━━ Fragmento citado ━━

Desde que Ada Colau se puso al frente del Ayuntamiento de Barcelona, la Ciudad Condal únicamente ha ido perdiendo oportunidades para convertirse en una verdadera Ciudad Global. La pérdida de la Agencia Europea del Medicamento tras el Brexit, la lamentable permisividad con los taxis en perjuicio de empresas como Uber y, sobre todo, la inseguridad en las calles son algunos de los grandes fracasos del gobierno municipal con los que tenemos que vivir los barceloneses además de tantos otros como los cortes diarios de la Meridiana, el vandalismo nocturno, la expulsión progresiva y dañina de los vehículos o el cuadro de mal gusto en el que han convertido las calles con sus pintadas.
Evidentemente, la alcaldesa no tiene exclusivamente la culpa. Gobierna junto al PSC cogido de la manita de Units per Avançar, partido que dice ser heredero de la extinta Unió pero que a su vez se siente a gusto diluyéndose progresivamente entre los socialistas de Cataluña. ¿Hasta cuándo los partidos de orden, de gestión y que respeten las libertades individuales van a seguir observando cómo destruyen a pasos agigantados Barcelona?
La solución ante tal pregunta se encuentra en el entendimiento entre liberales, conservadores y democratacristianos para converger en una sola candidatura electoral donde la sociedad civil también sea protagonista. Las siglas de los partidos que representen dichas ideologías deben responder ante sus militantes, pero Barcelona requiere de una propuesta más atractiva y apartidista. Ante tal situación de desprestigio de la ciudad que encandilaba a vecinos y turistas, debe surgir una propuesta electoral que trabaje para revertir tal despropósito vergonzante.

━━━

_Consigna 1_
Extrae sin cambios el pasaje del artículo sobre Barcelona que comienza en "Desde que Ada" y termina en "con sus pintadas.".
_Consigna 2_
Prolonga el artículo sobre el gobierno municipal de Barcelona a partir de su última oración.

━━ Material proporcionado ━━

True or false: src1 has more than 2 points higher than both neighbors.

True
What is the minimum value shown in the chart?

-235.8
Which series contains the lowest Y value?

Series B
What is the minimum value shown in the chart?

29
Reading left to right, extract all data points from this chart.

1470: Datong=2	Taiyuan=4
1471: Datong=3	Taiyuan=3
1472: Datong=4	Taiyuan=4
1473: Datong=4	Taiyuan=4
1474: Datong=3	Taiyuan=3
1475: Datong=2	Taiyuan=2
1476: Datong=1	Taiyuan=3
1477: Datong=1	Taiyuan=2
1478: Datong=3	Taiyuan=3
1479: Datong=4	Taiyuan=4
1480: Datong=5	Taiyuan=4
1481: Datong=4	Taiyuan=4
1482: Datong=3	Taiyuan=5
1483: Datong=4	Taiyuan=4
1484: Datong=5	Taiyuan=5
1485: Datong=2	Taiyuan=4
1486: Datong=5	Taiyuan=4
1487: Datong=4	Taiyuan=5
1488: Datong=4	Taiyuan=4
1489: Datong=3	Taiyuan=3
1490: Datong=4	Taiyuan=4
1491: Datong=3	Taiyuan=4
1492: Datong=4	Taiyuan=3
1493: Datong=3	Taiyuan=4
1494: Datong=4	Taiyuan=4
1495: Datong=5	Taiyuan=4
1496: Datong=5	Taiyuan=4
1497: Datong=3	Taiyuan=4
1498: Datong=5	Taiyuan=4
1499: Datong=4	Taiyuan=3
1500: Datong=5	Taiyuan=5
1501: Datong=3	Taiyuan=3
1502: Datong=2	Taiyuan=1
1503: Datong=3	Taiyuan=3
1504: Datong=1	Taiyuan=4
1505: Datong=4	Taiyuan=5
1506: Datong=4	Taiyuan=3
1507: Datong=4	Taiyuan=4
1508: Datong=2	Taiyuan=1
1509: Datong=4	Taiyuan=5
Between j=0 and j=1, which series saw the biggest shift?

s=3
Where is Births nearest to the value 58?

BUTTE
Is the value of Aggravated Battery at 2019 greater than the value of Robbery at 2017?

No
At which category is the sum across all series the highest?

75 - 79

━━━

_Espacio de respuesta 1_
Desde que Ada Colau se puso al frente del Ayuntamiento de Barcelona, la Ciudad Condal únicamente ha ido perdiendo oportunidades para convertirse en una verdadera Ciudad Global. La pérdida de la Agencia Europea del Medicamento tras el Brexit, la lamentable permisividad con los taxis en perjuicio de empresas como Uber y, sobre todo, la inseguridad en las calles son algunos de los grandes fracasos del gobierno municipal con los que tenemos que vivir los barceloneses además de tantos otros como los cortes diarios de la Meridiana, el vandalismo nocturno, la expulsión progresiva y dañina de los vehículos o el cuadro de mal gusto en el que han convertido las calles con sus pintadas.

_Espacio de respuesta 2_
La batalla cultural se debe iniciar en las grandes ciudades con políticas tan simples como el respeto a las libertades individuales, la concepción del ciudadano como uno y no como colectivo o la defensa a ultranza de la propiedad privada. La Ciudad Global a la que debe aspirar Barcelona debe mirar más allá de sus límites fronterizos y convertirse en una verdadera ciudad del siglo XXI, una metrópoli abierta e inclusiva. El provincianismo y empobrecimiento al que nos ha llevado la izquierda más sectaria debe quedar reducido a la mínima expresión si queremos que Barcelona vuelva a ser el ejemplo de ciudad europea. El gobierno municipal nunca más debe estar ocupado por populistas y antisistemas. Liberales, conservadores y democratacristianos tenemos la receta y la solución para esta triste y herida Barcelona.
No nos engañemos. Barcelona está condenada a sufrir durante dos años más este calvario. Sin embargo, otra Barcelona es posible. Podemos evitar que el populismo y la izquierda iletrada gobierne durante cuatro años más si desde este mismo momento empezamos a trabajar para alcanzar un acuerdo entre aquellas formaciones políticas y miembros de la sociedad civil que ansíen situar de nuevo Barcelona entre las ciudades de referencia mundial. No hay tiempo que perder.